Courts don’t set fixed deadlines for deciding motions, but public judiciary data and studies let us set reasonable ranges:

  • Motion to Dismiss (MTD): Federal studies report mean times around 2–6 months to decide Rule 12 motions, with wide variation by district. A national study by the Institute for the Advancement of the American Legal System (IAALS) and the Administrative Office of the U.S. Courts (AO) found an average ≈130 days across districts, with some courts faster (~63 days) and some slower (~176 days)(PDF available at https://www.uscourts.gov/file/document/iaals-civil-case-processing-federal-district-courts ) . Courts are also publicly accountable for motions that linger beyond six months under the Civil Justice Reform Act “six-month list.

  • Summary Judgment (if the judge agrees no discovery is needed): Federal studies put mean time to rule around ~5–6 months (≈166 days) on SJ, again with district-to-district variation. Many courts try to resolve dispositive motions within ~6 months to avoid CJRA reporting.

  • Overall disposition (no trial): AO statistics show federal civil cases resolved on the papers often conclude within ~1 to 1.5 years after filing (district/complexity dependent). Longer cases can run 2+ years; some move faster if fully decided on motions. (See AO C-5 tables for “Median Time from Filing to Disposition.”)

My plain-English projection (subject to the court’s schedule):

  • Case 1 (joint custody veto): MTD decision in ~3–6 months from full briefing; then summary judgment briefing/decision in another ~4–6 months if the court agrees that facts/discovery aren’t needed.

  • Cases 2 & 3 (ex parte; property): Expect 3–9 months for the MTD/pleadings phase, then—if they survive—~4–6 months for merits briefing/decision on summary judgment.

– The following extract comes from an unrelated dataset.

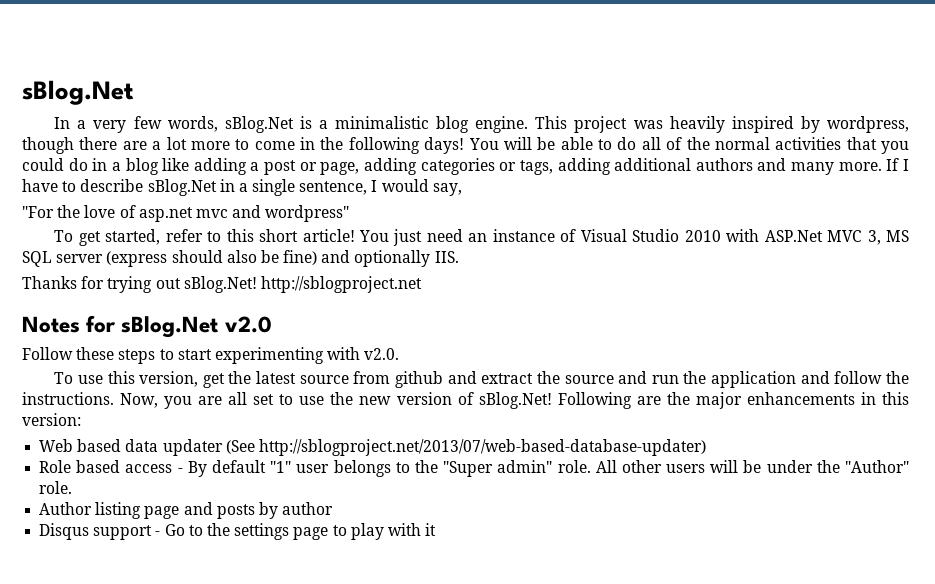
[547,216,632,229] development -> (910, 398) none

How I’ll keep this page updated

I’ll update the Status lines above after these milestones:
(1) MTD fully briefed → (2) MTD decision → (3) SJ fully briefed → (4) SJ decision and next steps.

A note on media & misinformation

These cases may draw attention—especially the ex parte challenge. Please read the actual filings and this page before forming an opinion. I’m challenging statutes, not seeking special treatment. The goal is fair, constitutional process that protects children and families.